The falling U.S. dollar will have mixed effects on both U.S. and European economic growth. It will reduce the effective prices of U.S. exports but also increase the price of U.S. imports and create inflationary pressures on interest rates. (The Asian central banks, which are financing the current account deficit by buying U.S. Treasury bonds, will eventually demand higher interest rates to compensate them for the risks involved in holding U.S. dollar-denominated assets.) The stronger euro, meanwhile, will dampen the flow of European exports to the rest of the world, but it will also have positive effects on capital allocation and labor flexibility. European companies will push for more flexible labor policies at existing facilities, as Siemens recently did when it persuaded its main German union to add five hours to the workweek without additional pay. Under the Hartz reforms currently being implemented in Germany, the duration of unemployment benefits will drop from two or three years to one year for workers under 55 and to 18 months for workers 55 and older.
A FORK IN THE ROAD
On all fronts, the enlargement of the EU on May 1, 2004, represents a huge opportunity. The 75 million people in the EU10 can supply the population growth needed by western Europe, particularly an influx of younger workers to support the expanding base of retirees. The workers from the EU10 can also provide much-needed flexibility to the European labor market: they are prepared to relocate for jobs and willing to work long hours. The EU10's annual rate of productivity growth increased by 4.2 percent between 1995 and 2003--twice the annual rate increase in the United States and three times the annual rate increase in the EU15 in the same period.

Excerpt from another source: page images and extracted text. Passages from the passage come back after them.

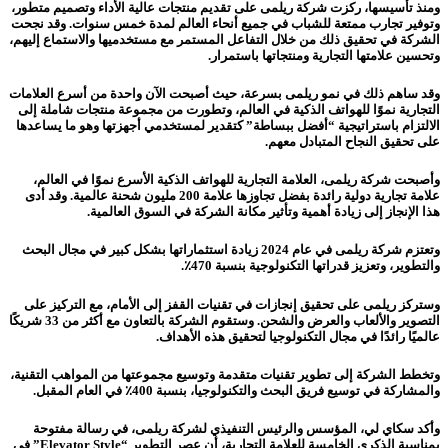
و
منذ تأسيسها، ركزت شركة ريلمى على تقديم منتجات عالية الأداء وتصميم متطور،
وتوفير تجارب ممتعة للشباب في جميع أنحاء العالم لمدة خمس سنوات. وقد نجحت
الشركة في تحقيق ذلك من خلال التفاعل المستمر مع مستخدميها والاستماع إليهم،
وتحسين علامتها التجارية ومنتجاتها باستمرار.
وقد ساهم ذلك في نمو ريلمى بسرعة، حيث أصبحت الآن واحدة من أسرع العلامات
التجارية نموًا للهواتف الذكية في العالم، وتطورت من مجموعة منتجات شاملة إلى
الالتزام باستراتيجية “أفضل ببساطة” كتقدير لمستخدمي أجهزتها وهو ما يساعدها
على تحقيق النجاح المتبادل معهم.
وأصبحت شركة ريلمى، العلامة التجارية للهواتف الذكية الأسرع نموًا في العالم،
علامة تجارية دولية رائدة بفضل تجاوزها علامة 200 مليون شحنة عالمية. وقد أدى
هذا الإنجاز إلى زيادة أهمية وتأثير مكانة الشركة في السوق العالمية.
وتعتزم شركة ريلمى في عام 2024 زيادة استثماراتها بشكل كبير في مجال البحث
والتطوير، وتعزيز قدراتها التكنولوجية بنسبة 470٪.
وستركز ريلمى على تحقيق إنجازات في تقنيات القفز إلى الأمام، مع التركيز على
التصوير والألعاب والعرض والشحن. وستقوم الشركة بالتعاون مع أكثر من 33 شريكًا
عالميًا رائدًا في مجال التكنولوجيا لتحقيق هذه الأهداف.
وتخطط الشركة إلى تطوير تقنيات متقدمة وتوسيع مجموعتها من المواهب التقنية،
والمشاركة في توسيع فريق البحث والتكنولوجيا، بنسبة 400٪ في العام المقبل.
وأكد سكاي لي، المؤسس والرئيس التنفيذي لشركة ريلمى، في رسالة مفتوحة
بمناسبة الذكرى الخامسة للعلامة التجارية، أن عصر التطوير “Elevator Style” في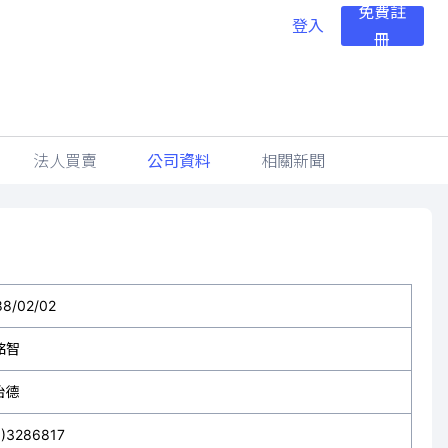
免費註
登入
冊
法人買賣
公司資料
相關新聞
88/02/02
銘智
怡德
3)3286817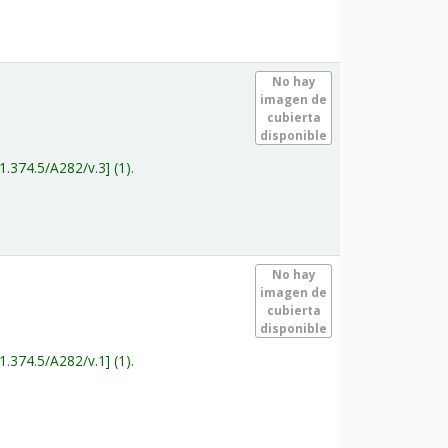
.
No hay
imagen de
cubierta
disponible
1.374.5/A282/v.3
(1).
.
No hay
imagen de
cubierta
disponible
1.374.5/A282/v.1
(1).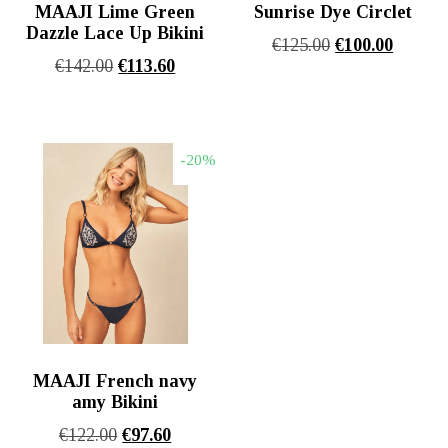
MAAJI Lime Green
Sunrise Dye Circlet
Dazzle Lace Up Bikini
Original
Η
€
125.00
€
100.00
Original
Η
€
142.00
€
113.60
price
τρέχου
price
τρέχουσα
was:
τιμή
was:
τιμή
€125.00.
είναι:
€142.00.
είναι:
€100.00
-20%
€113.60.
MAAJI French navy
amy Bikini
Original
Η
€
122.00
€
97.60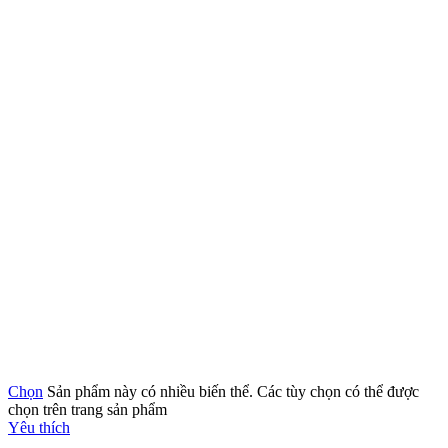
Chọn
Sản phẩm này có nhiều biến thể. Các tùy chọn có thể được
chọn trên trang sản phẩm
Yêu thích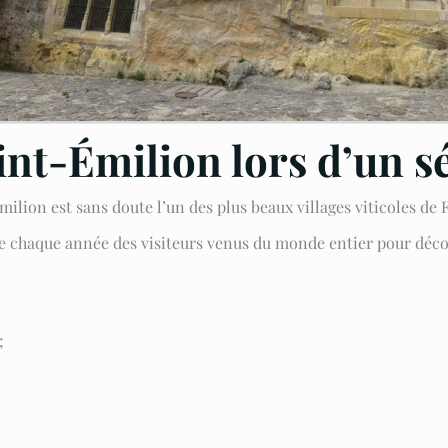
int-Émilion lors d’un s
milion est sans doute l’un des plus beaux villages viticoles de 
tire chaque année des visiteurs venus du monde entier pour déco
;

Unfortunately, the EU15 countries, except for the United Kingdom and Ireland, have opted to bar immigrants from the EU10 for two years--with a high probability of renewing the ban for another three years after that. Although opposition to immigration from organized labor in the EU15 is understandable given high unemployment rates, it may ultimately backfire. If German and French firms need to build plants, they will have many reasons to build them in the EU10 instead of locally: more flexible labor, less expensive land, and lower taxes. Indeed, German and French firms may prefer the EU10 countries to locations in China or India for many types of outsourcing, thanks to lower shipping costs, lower tariffs, and better contractual enforcement under the EU legal system. (One bright spot in the immigration picture is that the United Kingdom and Germany have become increasingly popular destinations for graduate students, thanks in large part to stricter U.S. immigration policies. Many of these students will stay and contribute significantly to economic growth.)

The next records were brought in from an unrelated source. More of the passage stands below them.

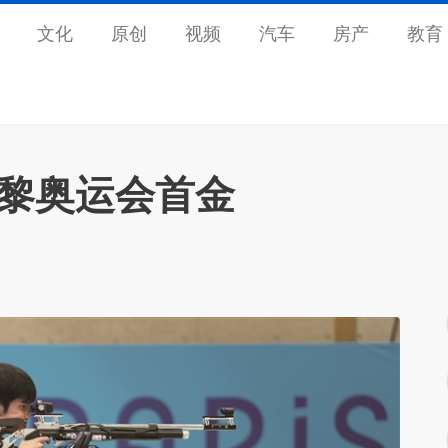
文化
原创
视频
汽车
房产
教育
巴黎奥运会首金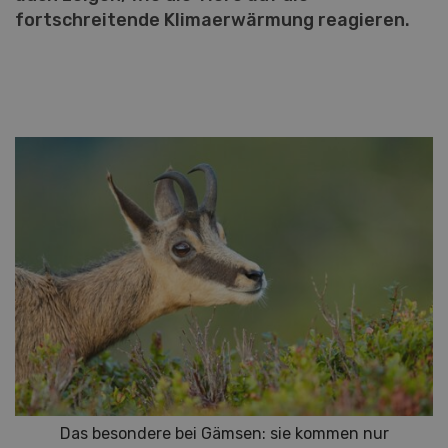
fortschreitende Klimaerwärmung reagieren.
Das besondere bei Gämsen: sie kommen nur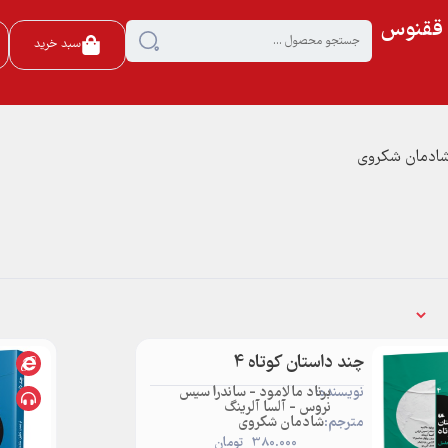
ی ققنوس
سبد خرید
 شادمان شکروی
چند داستان کوتاه 4
نویسنده:
برناد مالامود - ساندرا سیس
نروس - آلسا آلرینگ
مترجم:
شادمان شکروی
380.000
تومان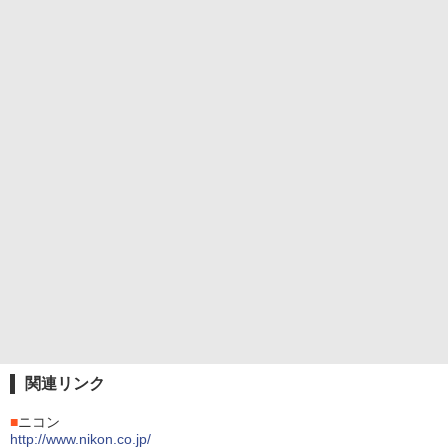
関連リンク
■
ニコン
http://www.nikon.co.jp/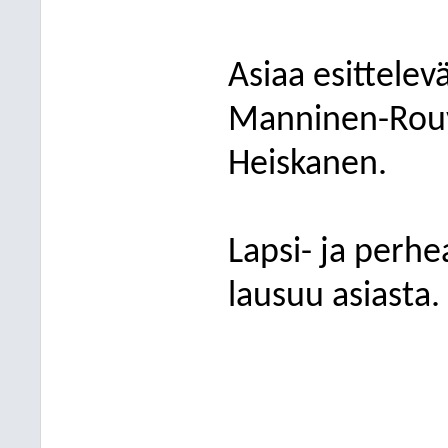
Asiaa esittelev
Manninen-Rouva
Heiskanen.
Lapsi- ja perhe
lausuu asiasta.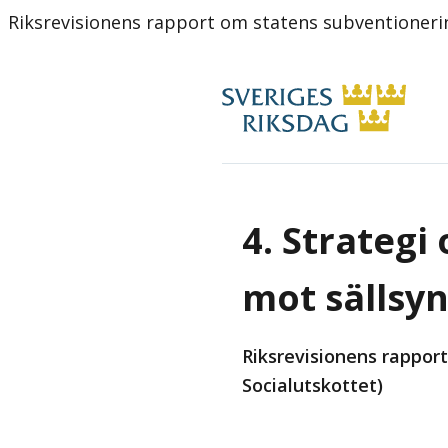
Riksrevisionens rapport om statens subventioner
4. Strategi
mot sällsy
Riksrevisionens rappor
Socialutskottet)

The EU's enlargement has the potential to remove several of the historic drags on European economic growth: low fertility rates, declining support ratios, and ossified labor markets. On the other hand, if the EU15 cannot successfully integrate the EU10, it will face the continuing constraints of a stagnant population, an inflexible work force, and overhanging pension problems. Moreover, the social and political issues presented by workers moving from eastern to western Europe could raise new barriers to growth. Europe is thus at a key transition point; which road it will take remains to be seen.